DETALHES DO EXERCÍCIO
Segundo o excerto do documento, quais são as duas escolhas que se tem na vida? Responde numa frase, por favor.

EXCERTO DO DOCUMENTO
###
O escuro que vês é o conteúdo obscuro do que contém dando-te, assim, o transparente e real do que lês.
Já imaginaste se tudo à tua volta fosse transparente como este espaço?
Se olhasses para uma pessoa e conseguisses ver tudo o que de mais real tem?
Se te olhasses ao espalho e visses tudo o que procuras esconder durante o dia?
E quando olhasses para uma rua, não gostarias de sentir o que de verdadeiro esconde?
Tens duas escolhas na vida: O seres e o procurares ser. Em nenhuma delas perdes a essência do que és mas em ambas tens de procurar o caminho para a encontrares.
Há os que a encontram bem cedo e têm de viver com isso grande parte das suas vidas.
Há os que a procuram e nunca a encontram. Dentro deste último grupo há os que se perdem ao procurá-la sem nunca a sentirem e há os que demoram tempo a encontrá-la e se acostumam ao que se educaram a ser.
De uma forma ou de outra, a dor com que contracenas ao longo do caminho leva-te a quereres ficar estendido no chão durante três dias sem mais nada viver.
Imóvel para não sentires.
Figuras apressam-se a apressar a vida.
Tu manténs a calma e o equilíbrio mesmo que isso te arranque do que costumas ser.
No fundo, nunca deixas de ser.
E agora?
Deixas-te adormecer.
Muda isso e luta por te encontrares sem te perderes.
Sem te deixares ficar.
Ainda com dúvidas? É difícl?
Procura ver as coisas com a facilidade com que as construíste.
Luta.
Luta por sentires todos os dias que isso é o que és e que é isso que queres ser.
###
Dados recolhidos
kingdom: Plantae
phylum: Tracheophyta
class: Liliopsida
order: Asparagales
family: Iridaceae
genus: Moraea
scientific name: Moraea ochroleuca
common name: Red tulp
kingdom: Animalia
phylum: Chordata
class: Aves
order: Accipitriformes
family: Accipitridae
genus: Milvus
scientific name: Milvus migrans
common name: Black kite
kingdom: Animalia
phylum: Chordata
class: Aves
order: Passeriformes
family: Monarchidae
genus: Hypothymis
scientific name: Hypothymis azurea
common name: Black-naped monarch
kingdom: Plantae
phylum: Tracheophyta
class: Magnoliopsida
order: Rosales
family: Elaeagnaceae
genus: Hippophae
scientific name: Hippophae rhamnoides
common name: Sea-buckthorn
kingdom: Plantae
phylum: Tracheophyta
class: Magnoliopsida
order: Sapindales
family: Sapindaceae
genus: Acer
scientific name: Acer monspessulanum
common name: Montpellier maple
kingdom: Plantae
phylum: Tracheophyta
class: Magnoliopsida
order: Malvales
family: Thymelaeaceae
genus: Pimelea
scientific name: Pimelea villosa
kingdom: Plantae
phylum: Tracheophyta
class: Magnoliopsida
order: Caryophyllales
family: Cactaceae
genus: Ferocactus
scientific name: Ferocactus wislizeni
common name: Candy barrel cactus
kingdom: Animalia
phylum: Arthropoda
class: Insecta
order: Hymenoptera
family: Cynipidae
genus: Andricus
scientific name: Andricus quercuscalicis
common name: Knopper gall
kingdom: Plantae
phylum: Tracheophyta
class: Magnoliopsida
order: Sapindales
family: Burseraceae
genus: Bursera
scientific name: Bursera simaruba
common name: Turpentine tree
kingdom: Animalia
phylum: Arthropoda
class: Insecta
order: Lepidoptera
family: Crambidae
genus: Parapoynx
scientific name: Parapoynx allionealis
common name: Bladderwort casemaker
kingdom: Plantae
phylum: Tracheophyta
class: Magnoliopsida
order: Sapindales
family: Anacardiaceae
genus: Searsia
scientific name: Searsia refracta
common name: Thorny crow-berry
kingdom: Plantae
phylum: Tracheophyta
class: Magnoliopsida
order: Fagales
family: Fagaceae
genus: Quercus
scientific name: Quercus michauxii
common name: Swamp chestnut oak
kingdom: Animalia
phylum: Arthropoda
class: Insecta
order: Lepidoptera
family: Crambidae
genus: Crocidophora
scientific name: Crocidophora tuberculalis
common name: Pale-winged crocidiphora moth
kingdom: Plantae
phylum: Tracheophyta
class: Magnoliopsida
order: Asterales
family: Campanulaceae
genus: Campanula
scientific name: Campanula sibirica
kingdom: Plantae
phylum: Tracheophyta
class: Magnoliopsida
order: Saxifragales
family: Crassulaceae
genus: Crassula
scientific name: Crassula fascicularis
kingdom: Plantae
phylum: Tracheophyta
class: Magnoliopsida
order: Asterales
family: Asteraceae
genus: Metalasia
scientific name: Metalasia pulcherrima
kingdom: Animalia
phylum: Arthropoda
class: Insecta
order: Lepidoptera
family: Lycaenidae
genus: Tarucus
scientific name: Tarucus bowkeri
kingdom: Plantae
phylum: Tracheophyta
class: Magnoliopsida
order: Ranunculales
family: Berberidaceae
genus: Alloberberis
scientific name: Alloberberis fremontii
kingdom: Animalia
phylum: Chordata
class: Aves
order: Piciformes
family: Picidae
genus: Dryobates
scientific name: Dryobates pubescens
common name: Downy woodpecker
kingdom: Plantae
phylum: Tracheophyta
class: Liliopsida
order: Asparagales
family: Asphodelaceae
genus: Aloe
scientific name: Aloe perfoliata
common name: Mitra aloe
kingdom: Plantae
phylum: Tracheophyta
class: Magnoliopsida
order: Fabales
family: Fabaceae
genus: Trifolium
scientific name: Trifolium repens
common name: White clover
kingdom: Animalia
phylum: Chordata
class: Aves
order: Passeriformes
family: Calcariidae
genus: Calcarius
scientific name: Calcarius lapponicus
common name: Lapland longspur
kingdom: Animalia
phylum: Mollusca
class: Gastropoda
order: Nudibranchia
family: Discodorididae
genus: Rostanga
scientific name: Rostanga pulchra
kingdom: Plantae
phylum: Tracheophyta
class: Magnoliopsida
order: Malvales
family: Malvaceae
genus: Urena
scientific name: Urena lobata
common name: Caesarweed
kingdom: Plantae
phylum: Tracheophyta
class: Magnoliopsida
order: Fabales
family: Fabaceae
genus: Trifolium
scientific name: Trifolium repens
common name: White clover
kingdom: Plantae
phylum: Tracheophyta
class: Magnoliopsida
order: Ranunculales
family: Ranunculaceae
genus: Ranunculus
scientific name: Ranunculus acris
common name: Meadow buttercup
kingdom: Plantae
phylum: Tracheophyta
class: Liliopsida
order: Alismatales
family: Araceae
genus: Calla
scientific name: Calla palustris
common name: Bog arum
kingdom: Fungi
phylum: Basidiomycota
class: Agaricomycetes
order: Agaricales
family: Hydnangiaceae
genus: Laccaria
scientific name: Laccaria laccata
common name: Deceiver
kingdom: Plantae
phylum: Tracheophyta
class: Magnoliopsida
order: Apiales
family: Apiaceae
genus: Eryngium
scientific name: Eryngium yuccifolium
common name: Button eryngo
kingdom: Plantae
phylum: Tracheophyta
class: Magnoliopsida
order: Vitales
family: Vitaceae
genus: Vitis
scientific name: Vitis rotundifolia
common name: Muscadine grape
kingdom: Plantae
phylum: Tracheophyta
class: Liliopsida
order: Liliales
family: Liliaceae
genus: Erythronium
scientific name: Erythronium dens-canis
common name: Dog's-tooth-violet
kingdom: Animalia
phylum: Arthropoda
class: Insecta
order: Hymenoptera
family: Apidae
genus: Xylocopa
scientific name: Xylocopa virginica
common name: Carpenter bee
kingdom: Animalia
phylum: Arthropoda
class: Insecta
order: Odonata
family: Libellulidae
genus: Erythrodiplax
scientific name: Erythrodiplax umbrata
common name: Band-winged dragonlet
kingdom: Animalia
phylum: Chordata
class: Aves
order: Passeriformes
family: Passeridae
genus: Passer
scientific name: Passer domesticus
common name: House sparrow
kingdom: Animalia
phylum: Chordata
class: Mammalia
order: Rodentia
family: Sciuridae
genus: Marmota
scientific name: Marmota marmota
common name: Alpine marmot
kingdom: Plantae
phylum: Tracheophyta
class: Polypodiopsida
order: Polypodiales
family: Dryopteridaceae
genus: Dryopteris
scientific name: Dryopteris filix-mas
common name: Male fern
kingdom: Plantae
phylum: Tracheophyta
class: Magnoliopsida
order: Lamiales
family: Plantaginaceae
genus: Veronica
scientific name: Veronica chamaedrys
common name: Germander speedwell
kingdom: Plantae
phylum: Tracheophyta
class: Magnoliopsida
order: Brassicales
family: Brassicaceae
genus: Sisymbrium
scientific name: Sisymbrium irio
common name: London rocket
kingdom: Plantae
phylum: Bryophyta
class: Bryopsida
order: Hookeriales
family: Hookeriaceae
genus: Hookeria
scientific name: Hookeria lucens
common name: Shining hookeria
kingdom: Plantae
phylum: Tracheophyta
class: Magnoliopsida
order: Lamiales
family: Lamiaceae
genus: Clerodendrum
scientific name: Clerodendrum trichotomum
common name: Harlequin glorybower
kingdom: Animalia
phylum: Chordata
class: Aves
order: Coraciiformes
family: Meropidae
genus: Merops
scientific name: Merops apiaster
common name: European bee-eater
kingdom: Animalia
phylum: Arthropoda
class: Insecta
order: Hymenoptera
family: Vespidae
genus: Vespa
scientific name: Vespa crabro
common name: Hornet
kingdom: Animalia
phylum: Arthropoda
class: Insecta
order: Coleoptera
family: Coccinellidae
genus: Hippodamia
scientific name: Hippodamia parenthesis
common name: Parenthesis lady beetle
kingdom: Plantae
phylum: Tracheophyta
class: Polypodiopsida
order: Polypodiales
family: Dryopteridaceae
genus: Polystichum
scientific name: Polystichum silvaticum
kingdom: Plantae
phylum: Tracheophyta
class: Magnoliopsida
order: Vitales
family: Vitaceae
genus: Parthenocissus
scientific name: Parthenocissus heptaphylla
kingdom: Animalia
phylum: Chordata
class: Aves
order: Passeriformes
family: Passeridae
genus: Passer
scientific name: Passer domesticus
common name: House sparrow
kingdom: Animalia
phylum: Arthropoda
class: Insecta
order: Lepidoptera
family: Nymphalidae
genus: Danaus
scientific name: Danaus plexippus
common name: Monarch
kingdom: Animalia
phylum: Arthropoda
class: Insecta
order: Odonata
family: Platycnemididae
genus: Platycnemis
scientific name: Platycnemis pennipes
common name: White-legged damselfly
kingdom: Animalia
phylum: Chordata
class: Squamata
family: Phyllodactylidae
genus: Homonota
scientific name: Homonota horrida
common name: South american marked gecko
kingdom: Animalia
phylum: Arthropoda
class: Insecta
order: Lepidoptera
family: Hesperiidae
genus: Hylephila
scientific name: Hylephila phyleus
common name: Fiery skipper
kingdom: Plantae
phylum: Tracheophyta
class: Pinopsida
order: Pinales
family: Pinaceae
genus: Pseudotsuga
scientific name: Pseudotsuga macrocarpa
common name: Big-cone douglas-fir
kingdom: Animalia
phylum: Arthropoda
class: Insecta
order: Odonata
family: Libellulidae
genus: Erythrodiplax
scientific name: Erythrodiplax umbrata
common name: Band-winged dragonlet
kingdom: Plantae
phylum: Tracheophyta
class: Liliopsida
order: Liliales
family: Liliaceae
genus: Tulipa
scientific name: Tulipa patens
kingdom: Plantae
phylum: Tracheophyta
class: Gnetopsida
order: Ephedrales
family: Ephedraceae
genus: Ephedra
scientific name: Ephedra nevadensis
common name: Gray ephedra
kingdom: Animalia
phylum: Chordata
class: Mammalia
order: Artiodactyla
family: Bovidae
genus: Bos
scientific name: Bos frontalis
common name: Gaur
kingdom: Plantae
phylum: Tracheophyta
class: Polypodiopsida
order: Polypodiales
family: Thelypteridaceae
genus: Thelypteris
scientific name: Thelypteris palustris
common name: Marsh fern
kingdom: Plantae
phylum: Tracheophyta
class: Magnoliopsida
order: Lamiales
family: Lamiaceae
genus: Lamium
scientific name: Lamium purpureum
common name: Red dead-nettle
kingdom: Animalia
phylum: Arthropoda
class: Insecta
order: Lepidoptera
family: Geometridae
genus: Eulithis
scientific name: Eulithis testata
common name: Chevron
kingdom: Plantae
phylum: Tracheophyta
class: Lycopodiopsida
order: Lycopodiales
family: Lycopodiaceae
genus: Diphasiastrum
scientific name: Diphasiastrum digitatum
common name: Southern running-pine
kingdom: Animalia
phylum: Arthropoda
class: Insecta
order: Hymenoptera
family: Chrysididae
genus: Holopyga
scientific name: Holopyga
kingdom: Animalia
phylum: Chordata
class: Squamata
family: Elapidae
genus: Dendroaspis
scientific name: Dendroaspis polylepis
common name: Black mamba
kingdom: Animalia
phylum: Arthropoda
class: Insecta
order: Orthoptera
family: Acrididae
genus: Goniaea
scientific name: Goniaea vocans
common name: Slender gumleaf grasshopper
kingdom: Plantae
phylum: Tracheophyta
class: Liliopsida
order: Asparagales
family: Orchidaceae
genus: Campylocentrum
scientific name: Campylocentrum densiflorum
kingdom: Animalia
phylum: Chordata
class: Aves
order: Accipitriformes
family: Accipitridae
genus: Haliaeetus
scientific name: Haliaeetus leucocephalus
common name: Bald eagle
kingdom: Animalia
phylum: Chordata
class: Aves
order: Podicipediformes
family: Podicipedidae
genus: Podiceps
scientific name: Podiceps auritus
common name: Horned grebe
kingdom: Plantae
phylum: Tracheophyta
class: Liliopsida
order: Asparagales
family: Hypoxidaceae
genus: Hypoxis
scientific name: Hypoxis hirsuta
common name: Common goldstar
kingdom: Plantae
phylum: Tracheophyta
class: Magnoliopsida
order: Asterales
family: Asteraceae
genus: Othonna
###
RESPOSTA ESCRITA
As duas escolhas são o seres e o procurares ser.